In the Eye of Chaos, Trail Blazers Play—And Win—A Normal Basketball Game
The Blazers blew out the Warriors one day after head coach Chauncey Billups' shocking arrest.
📍PORTLAND, Ore. — Well, that was...shockingly uneventful.
The Trail Blazers played their second game of the season on Friday, cruising to a 139-119 win over the Golden State Warriors. Everything positive from their season-opening loss to Minnesota, from the swarming defense to the pace and ball movement on offense, carried over, and this time they didn't give away the game with a shooting dry spell in the fourth quarter.
Everyone, from the players to the coaching staff, felt like the Blazers played well enough to win on Wednesday and felt as encouraged as anyone could by a loss. On Friday, they played just as well, and this time they did win, doing a lot to suggest that their new identity isn't a fluke.
If it weren't for the fact that it was Tiago Splitter and not Chauncey Billups roaming the sideline as head coach, you wouldn't know that anything unusual had happened in the 48 hours between the two games. The Blazers sure didn't play like a team weighed down by being at the center of the biggest scandal in the sports world at the moment.
About that...
As much as the organization stayed on message Friday about pushing forward, it was impossible to completely ignore the aftermath of Billups' shocking gambling arrest a day earlier.
"It's not an easy situation," said Deni Avdija, the only player who spoke before the game. "You feel like something's missing."
Other players filed in and out of the locker room. None were nearly as open to small talk, either with reporters or with each other, as they normally were. Out on the court, players went through warmups as usual while general manager Joe Cronin and members of his staff sat on the bench and watched. Cronin, usually talkative and personable before games, was stone-faced, just as blindsided as everyone else by the alleged involvement in a gambling operation of the coach he's tied his career to, the one he signed a twin contract extension with in April, who has served as a largely equal partner for four seasons.
This is a different kind of in-season setback than a star player injury or a performance-based coach firing. Even the cloud around the organization during the December 2021 investigation and eventual firing of president of basketball operations Neil Olshey for workplace-conduct violations wasn't quite like this. The FBI is involved here. No one wants to say the wrong thing.
So they all stuck to the script and talked about controlling what they could control.
"We all play basketball because we love it," Jrue Holiday said afterwards. "It doesn't matter if it's what's happened the last couple of days, or if I've got something going on personally at home, I love being on the court to compete."

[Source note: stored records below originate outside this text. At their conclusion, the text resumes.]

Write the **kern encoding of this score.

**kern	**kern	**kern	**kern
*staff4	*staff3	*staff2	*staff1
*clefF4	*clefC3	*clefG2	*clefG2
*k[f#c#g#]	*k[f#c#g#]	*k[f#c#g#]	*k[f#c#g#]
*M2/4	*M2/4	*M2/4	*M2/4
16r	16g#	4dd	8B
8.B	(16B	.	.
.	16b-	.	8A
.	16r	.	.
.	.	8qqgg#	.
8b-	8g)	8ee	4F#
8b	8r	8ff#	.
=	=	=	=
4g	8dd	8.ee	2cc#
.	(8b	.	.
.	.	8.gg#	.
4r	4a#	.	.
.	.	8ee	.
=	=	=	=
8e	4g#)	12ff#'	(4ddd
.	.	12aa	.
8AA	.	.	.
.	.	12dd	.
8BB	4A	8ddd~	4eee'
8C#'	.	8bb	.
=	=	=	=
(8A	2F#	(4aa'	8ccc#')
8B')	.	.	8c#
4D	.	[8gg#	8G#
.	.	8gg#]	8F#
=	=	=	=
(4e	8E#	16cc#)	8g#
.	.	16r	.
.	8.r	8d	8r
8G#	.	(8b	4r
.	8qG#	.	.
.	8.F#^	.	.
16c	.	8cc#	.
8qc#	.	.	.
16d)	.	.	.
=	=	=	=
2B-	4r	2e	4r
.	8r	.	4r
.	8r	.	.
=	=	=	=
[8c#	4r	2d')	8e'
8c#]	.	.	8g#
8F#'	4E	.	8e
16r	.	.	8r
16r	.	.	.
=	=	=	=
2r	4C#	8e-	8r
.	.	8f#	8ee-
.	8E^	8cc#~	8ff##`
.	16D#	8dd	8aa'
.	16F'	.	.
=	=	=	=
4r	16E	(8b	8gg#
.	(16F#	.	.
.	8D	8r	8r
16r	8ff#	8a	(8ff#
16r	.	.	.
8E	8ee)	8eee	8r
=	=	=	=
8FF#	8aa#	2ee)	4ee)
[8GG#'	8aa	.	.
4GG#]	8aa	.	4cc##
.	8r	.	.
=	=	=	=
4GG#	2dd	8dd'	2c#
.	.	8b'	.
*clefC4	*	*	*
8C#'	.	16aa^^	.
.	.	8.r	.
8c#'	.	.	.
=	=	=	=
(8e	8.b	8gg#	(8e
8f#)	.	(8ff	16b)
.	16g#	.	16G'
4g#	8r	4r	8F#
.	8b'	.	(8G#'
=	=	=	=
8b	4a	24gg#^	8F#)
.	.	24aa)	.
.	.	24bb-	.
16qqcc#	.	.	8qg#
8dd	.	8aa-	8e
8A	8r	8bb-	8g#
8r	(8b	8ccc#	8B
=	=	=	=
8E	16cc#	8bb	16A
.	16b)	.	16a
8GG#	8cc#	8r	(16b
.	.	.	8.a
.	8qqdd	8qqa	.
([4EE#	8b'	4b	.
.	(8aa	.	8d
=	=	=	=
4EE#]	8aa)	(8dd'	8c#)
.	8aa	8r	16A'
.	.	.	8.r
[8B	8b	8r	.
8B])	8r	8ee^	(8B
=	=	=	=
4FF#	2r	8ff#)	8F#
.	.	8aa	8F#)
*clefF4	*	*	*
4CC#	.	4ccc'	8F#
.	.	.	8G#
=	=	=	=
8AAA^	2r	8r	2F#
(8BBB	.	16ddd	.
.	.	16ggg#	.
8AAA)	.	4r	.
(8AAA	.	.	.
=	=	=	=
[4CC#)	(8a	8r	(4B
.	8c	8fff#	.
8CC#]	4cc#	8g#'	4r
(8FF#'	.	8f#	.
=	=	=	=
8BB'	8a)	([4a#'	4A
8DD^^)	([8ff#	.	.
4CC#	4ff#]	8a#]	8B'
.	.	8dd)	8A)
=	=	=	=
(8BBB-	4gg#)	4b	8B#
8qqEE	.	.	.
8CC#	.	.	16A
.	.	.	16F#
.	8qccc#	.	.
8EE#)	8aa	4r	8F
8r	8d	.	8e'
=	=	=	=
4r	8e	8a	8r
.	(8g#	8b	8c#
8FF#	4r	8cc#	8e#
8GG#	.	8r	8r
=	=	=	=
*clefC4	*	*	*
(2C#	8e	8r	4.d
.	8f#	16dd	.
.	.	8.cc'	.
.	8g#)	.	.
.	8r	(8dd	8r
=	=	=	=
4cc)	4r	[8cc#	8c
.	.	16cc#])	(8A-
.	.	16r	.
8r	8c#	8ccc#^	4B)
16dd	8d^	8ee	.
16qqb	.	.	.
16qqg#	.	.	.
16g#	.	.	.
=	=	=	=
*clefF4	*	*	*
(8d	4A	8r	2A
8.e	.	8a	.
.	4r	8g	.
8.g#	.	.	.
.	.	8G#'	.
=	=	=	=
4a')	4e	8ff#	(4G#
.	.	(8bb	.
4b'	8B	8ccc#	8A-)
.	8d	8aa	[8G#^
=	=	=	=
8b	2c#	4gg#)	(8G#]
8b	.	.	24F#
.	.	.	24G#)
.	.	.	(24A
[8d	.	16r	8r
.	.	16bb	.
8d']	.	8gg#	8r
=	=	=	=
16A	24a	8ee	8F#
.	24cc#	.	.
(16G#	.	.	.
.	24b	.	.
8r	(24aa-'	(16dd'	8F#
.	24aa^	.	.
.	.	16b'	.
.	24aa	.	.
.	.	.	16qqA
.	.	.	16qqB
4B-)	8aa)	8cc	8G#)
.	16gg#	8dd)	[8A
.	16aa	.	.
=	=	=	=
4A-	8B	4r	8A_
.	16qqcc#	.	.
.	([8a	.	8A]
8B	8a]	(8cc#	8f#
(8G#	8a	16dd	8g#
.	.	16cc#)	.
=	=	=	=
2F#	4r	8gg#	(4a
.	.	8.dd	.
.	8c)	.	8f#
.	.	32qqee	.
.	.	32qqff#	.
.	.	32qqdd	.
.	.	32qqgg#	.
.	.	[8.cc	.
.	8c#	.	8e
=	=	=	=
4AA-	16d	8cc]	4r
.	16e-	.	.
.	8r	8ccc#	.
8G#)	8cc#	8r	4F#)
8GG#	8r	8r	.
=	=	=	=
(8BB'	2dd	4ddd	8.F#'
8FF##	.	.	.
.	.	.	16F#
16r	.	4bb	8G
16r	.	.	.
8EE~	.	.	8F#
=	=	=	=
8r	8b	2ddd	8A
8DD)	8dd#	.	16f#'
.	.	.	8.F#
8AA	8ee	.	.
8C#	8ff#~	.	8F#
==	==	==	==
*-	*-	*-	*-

Splitter, for his part, in a tough spot here. He left his job as head coach of the French LNB Élite club Paris Basketball this summer to join Billups' staff with the goal of eventually becoming a head coach in the NBA. Nobody expected or wanted it to happen like this.
And with Cronin and other Blazers executives still working through the legalities of the situation with the NBA league office, Splitter was left to speak for the organization about the Billups bombshell in his second day on the job. He declined to answer a question pregame about the greater implications of the gambling scandal on the integrity of the NBA game ("You've put me in a tough position," he told the reporter), but otherwise stuck to the message.
"Keep pounding on the team, what we've got to do on the court," he said. "Try to stay away from what's going on and just focus on the basketball."
That's what you're supposed to say, but this is an unprecedented situation, and even for the highest-level athletes, compartmentalizing something like what happened this week is easier said than done. Eleven years ago, the Los Angeles Clippers were at the center of a similarly high-profile scandal that was completely out of the players' control, when a tape of then-owner Donald Sterling making racist comments about Magic Johnson was published by TMZ before Game 4 of their first-round playoff series against the Warriors. The team staged a silent protest at midcourt before the game, and proceeded to get blown out by Golden State. It's just a lot to deal with that kind of distraction and also play a basketball game.
But the Blazers did just that, and turned a dark week for the organization into something hopeful and optimistic.
On the first possession of the game, Donovan Clingan found Avdija in the paint for a layup. The Blazers overcame a cold shooting stretch early, beginning the game 2-for-10 from the field and 0-for-6 from three-point range in the first four minutes. After that, just about everything worked. Eight players scored in double figures, their defense forced Golden State into 25 turnovers, and they doubled up the Warriors scoring in the paint, 66-30.
"Nobody's feeling sorry for us," Avdija said. "We've got to keep playing. Chauncey himself wouldn't want us to stop. Tiago's a good guy. We have a great coaching staff, good basketball knowledge. Got to keep moving forward."
There were only two plausible outcomes on Friday.
If the Blazers had come out still shellshocked by what happened, and been run off the floor by a veteran Warriors team that looked dominant in their first two games of the season, no one would have been surprised and everyone would have understood the circumstances.
Instead, it went the other way. The Blazers played freely and confidently, sticking to what worked in the first game and, most importantly, sticking together in what would be an impossible situation for any team.
Afterwards, they doused Splitter with what he described as "very cold water." His first win as a head coach was worth celebrating, no matter the circumstances.
"Just to see them smile is a great sensation," he said.